Pierre avait écouté avec une surprise croissante, où s'était mêlée une sorte de terreur et de tristesse. Ces choses étaient bien naturelles, légitimes même; mais jamais il n'avait songé qu'elles dussent exister, dans son rêve d'un pasteur des âmes, très loin, très haut, dégagé de tous les soucis temporels. Eh quoi! ce pape, ce père spirituel des petits et des souffrants, avait spéculé sur des terrains, sur des valeurs de Bourse! Il avait joué, placé des fonds chez des banquiers juifs, pratiqué l'usure, fait suer à l'argent des intérêts, ce successeur de l'Apôtre, ce pontife du Christ, du Jésus de l'Évangile, l'ami divin des pauvres! Puis, quel douloureux contraste: tant de millions là-haut, dans ces chambres du Vatican, au fond de quelque meuble discret! tant de millions qui travaillaient, qui fructifiaient, sans cesse placés et déplacés pour qu'ils produisissent davantage, tels que des œufs d'or couvés avec une tendresse passionnée d'avare! et tout près, en bas, dans ces abominables bâtisses inachevées du quartier neuf, tant de misère! tant de pauvres gens qui mouraient de faim au milieu de leur ordure, les mères sans lait pour leur nourrisson, les hommes réduits à la fainéantise par le chômage, les vieux agonisant comme des bêtes de somme qu'on abat lorsqu'elles ne sont plus bonnes à rien! Ah! Dieu de charité, Dieu d'amour, était-ce possible? Sans doute, l'Église avait des besoins matériels, elle ne pouvait vivre sans argent, c'était une pensée de prudence et de haute politique que de lui gagner un trésor pour lui permettre de combattre victorieusement ses adversaires. Mais comme cela était blessant, salissant, et comme elle descendait de sa royauté divine pour n'être plus qu'un parti, une vaste association internationale, organisée dans le but de conquérir et de posséder le monde!

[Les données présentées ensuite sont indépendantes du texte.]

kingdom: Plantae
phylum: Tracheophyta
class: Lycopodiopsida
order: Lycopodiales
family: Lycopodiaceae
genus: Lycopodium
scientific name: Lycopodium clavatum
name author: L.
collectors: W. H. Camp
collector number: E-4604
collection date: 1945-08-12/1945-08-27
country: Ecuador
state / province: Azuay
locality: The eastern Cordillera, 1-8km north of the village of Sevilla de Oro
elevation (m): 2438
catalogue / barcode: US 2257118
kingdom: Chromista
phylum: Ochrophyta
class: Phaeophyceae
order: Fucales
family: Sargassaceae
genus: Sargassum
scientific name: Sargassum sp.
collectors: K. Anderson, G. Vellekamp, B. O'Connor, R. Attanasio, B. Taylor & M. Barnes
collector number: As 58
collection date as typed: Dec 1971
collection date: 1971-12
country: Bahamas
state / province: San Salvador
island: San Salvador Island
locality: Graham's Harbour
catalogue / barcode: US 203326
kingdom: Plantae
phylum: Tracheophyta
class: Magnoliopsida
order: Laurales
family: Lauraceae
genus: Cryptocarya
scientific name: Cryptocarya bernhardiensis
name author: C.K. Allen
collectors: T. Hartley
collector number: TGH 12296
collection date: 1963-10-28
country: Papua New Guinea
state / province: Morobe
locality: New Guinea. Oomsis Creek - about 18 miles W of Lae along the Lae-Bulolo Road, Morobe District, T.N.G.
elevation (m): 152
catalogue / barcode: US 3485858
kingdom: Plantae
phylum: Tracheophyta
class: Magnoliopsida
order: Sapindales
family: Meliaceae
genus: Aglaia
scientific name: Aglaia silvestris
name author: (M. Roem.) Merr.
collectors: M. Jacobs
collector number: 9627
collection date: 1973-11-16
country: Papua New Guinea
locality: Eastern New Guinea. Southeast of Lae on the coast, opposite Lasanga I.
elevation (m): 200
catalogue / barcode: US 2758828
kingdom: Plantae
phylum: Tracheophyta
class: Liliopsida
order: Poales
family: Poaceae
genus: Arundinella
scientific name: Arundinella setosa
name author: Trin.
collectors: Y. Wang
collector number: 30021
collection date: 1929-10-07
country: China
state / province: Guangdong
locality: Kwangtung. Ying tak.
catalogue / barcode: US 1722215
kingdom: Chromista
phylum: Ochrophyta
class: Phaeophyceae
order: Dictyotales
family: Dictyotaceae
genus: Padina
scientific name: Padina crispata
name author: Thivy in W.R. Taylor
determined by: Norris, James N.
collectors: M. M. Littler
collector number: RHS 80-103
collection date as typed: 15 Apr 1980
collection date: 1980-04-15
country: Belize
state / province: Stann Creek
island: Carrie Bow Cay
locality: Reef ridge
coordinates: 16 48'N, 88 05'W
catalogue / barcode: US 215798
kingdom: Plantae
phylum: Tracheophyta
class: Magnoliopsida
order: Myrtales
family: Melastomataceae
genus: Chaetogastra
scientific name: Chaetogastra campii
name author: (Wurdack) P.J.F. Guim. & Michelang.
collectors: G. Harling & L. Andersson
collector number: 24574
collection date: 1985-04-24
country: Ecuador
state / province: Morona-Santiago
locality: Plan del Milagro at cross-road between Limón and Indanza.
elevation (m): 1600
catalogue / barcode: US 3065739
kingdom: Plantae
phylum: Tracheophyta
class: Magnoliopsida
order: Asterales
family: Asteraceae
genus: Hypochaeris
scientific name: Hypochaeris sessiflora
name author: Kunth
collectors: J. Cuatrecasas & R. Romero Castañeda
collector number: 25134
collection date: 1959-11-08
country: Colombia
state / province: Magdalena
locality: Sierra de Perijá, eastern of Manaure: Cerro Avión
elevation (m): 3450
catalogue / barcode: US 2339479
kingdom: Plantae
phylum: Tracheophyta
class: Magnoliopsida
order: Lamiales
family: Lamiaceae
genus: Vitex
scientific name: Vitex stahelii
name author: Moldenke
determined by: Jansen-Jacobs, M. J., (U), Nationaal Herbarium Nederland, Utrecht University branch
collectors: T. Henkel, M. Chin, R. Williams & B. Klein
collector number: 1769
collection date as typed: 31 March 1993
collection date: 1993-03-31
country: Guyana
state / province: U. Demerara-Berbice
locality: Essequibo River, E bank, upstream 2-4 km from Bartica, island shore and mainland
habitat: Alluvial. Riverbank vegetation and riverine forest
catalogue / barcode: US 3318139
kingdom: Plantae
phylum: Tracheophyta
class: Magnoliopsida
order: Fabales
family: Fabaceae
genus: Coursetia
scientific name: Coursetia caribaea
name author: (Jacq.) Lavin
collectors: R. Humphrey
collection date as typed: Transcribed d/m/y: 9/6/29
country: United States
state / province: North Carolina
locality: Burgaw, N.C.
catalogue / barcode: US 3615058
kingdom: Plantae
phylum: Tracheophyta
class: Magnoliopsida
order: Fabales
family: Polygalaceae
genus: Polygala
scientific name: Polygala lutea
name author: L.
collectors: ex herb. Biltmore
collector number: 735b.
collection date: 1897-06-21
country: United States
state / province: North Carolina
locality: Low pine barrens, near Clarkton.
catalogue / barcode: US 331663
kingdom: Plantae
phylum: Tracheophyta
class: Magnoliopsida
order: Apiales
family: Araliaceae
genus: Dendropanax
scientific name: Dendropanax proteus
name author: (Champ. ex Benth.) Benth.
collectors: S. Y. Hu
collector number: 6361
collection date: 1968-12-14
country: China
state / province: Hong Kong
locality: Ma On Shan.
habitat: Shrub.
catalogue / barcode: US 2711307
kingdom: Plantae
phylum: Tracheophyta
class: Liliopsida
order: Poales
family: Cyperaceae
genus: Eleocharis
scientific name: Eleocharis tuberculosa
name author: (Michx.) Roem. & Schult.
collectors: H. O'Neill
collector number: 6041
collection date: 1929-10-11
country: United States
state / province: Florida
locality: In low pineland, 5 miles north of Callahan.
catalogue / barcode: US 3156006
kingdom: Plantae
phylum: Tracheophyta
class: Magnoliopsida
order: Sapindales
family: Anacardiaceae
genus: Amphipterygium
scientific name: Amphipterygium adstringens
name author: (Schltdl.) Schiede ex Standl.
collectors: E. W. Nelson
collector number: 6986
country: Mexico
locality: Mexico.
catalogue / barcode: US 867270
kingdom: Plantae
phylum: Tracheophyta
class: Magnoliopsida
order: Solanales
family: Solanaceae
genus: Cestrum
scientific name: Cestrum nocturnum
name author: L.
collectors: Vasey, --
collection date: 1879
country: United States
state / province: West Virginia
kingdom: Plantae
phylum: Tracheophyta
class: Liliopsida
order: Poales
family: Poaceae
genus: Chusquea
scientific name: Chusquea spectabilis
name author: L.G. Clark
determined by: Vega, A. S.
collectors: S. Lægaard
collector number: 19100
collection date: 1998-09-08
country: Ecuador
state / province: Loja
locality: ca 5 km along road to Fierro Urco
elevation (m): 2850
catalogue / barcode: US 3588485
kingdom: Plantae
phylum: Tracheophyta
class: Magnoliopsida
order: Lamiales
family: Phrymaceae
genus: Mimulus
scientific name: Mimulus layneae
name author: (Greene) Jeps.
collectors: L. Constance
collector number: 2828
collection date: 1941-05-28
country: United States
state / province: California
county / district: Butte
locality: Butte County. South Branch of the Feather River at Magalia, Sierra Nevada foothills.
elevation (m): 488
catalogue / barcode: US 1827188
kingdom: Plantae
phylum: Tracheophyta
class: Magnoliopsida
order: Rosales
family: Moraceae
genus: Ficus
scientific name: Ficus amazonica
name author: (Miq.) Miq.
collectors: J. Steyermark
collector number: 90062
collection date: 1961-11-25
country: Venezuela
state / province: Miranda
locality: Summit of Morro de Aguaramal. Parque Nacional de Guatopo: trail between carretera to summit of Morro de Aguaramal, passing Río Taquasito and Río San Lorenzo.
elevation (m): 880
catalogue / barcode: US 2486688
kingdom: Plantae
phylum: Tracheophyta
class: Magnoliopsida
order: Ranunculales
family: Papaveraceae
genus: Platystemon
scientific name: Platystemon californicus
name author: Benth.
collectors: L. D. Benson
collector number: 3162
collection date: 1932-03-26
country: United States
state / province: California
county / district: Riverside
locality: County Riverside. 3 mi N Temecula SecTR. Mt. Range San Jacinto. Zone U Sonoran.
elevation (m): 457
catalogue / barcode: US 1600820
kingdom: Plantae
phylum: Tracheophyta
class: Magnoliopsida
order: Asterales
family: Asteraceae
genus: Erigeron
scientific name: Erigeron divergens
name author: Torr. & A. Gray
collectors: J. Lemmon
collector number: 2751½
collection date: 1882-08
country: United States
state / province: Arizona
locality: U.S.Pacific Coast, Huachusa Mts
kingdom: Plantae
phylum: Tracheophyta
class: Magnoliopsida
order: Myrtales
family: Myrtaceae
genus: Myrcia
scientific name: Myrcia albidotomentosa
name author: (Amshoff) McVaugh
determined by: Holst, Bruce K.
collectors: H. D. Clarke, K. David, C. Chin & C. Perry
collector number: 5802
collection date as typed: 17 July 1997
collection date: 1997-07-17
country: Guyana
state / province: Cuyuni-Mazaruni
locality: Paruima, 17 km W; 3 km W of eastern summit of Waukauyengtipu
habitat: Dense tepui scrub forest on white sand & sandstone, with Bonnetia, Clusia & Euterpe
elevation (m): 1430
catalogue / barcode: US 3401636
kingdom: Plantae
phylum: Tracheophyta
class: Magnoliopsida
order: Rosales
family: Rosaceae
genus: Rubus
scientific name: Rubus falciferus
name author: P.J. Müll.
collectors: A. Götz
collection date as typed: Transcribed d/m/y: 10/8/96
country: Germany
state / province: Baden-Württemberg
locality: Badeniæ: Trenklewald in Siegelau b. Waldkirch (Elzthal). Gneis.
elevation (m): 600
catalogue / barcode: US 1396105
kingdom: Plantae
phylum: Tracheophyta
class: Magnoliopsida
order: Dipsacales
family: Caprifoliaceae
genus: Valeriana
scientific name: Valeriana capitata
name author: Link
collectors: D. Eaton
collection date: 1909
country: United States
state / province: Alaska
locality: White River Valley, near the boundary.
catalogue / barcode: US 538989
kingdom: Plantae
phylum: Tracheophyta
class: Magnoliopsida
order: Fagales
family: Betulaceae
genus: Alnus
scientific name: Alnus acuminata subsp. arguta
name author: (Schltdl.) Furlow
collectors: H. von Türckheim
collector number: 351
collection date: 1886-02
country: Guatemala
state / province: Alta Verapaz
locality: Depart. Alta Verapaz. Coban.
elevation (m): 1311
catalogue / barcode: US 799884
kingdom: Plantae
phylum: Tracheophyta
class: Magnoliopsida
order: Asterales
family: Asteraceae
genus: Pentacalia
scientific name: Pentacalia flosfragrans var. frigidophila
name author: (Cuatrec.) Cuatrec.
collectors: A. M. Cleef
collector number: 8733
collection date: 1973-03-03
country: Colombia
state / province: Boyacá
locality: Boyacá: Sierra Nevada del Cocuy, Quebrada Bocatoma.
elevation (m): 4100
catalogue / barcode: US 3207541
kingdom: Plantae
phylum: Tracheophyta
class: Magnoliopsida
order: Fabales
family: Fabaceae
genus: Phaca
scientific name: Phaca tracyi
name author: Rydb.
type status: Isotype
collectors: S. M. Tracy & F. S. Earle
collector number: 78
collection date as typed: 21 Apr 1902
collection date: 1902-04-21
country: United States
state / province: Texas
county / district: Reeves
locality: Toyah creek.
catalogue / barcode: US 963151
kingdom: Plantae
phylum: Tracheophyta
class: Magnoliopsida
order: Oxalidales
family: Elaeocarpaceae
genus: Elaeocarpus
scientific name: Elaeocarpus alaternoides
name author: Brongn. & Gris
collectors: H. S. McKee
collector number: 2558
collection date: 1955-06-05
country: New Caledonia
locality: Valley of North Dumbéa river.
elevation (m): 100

Et Pierre s'étonnait davantage encore devant l'extraordinaire aventure. Avait-on jamais imaginé drame plus inattendu, plus saisissant? Ce pape qui s'enfermait étroitement dans son palais, une prison certes, mais une prison dont les cent fenêtres ouvraient sur l'immensité, Rome, la Campagne, les collines lointaines; ce pape qui, de sa fenêtre, à toutes les heures du jour et de la nuit, par toutes les saisons, embrassait d'un coup d'œil, voyait sans cesse se dérouler à ses pieds sa ville, la ville qu'on lui avait volée, dont il exigeait la restitution d'un cri de plainte ininterrompu; ce pape qui, dès les premiers travaux, avait assisté ainsi, de jour en jour, aux transformations que sa ville subissait, les percées nouvelles, les vieux quartiers abattus, les terrains vendus, les bâtisses neuves s'élevant peu à peu de toutes parts, finissant par faire une ceinture blanche aux antiques toitures rousses; et ce pape alors, devant ce spectacle quotidien, cette furie de construction qu'il pouvait suivre de son lever à son coucher, gagné lui-même par la passion du jeu qui montait de la cité entière, telle qu'une fumée d'ivresse; et ce pape, du fond de sa chambre stoïquement close, se mettant à jouer sur les embellissements de son ancienne ville, tâchant de s'enrichir avec le mouvement d'affaires déterminé par ce gouvernement italien qu'il traitait de spoliateur, puis perdant brusquement des millions dans une colossale catastrophe qu'il aurait dû souhaiter, mais qu'il n'avait pas prévue! Non, jamais, un roi détrôné n'avait cédé à une suggestion plus singulière, pour se compromettre dans une aventure plus tragique, qui le frappait comme un châtiment. Et ce n'était pas un roi, c'était le délégué de Dieu, c'était Dieu lui-même, infaillible, aux yeux de la chrétienté idolâtre!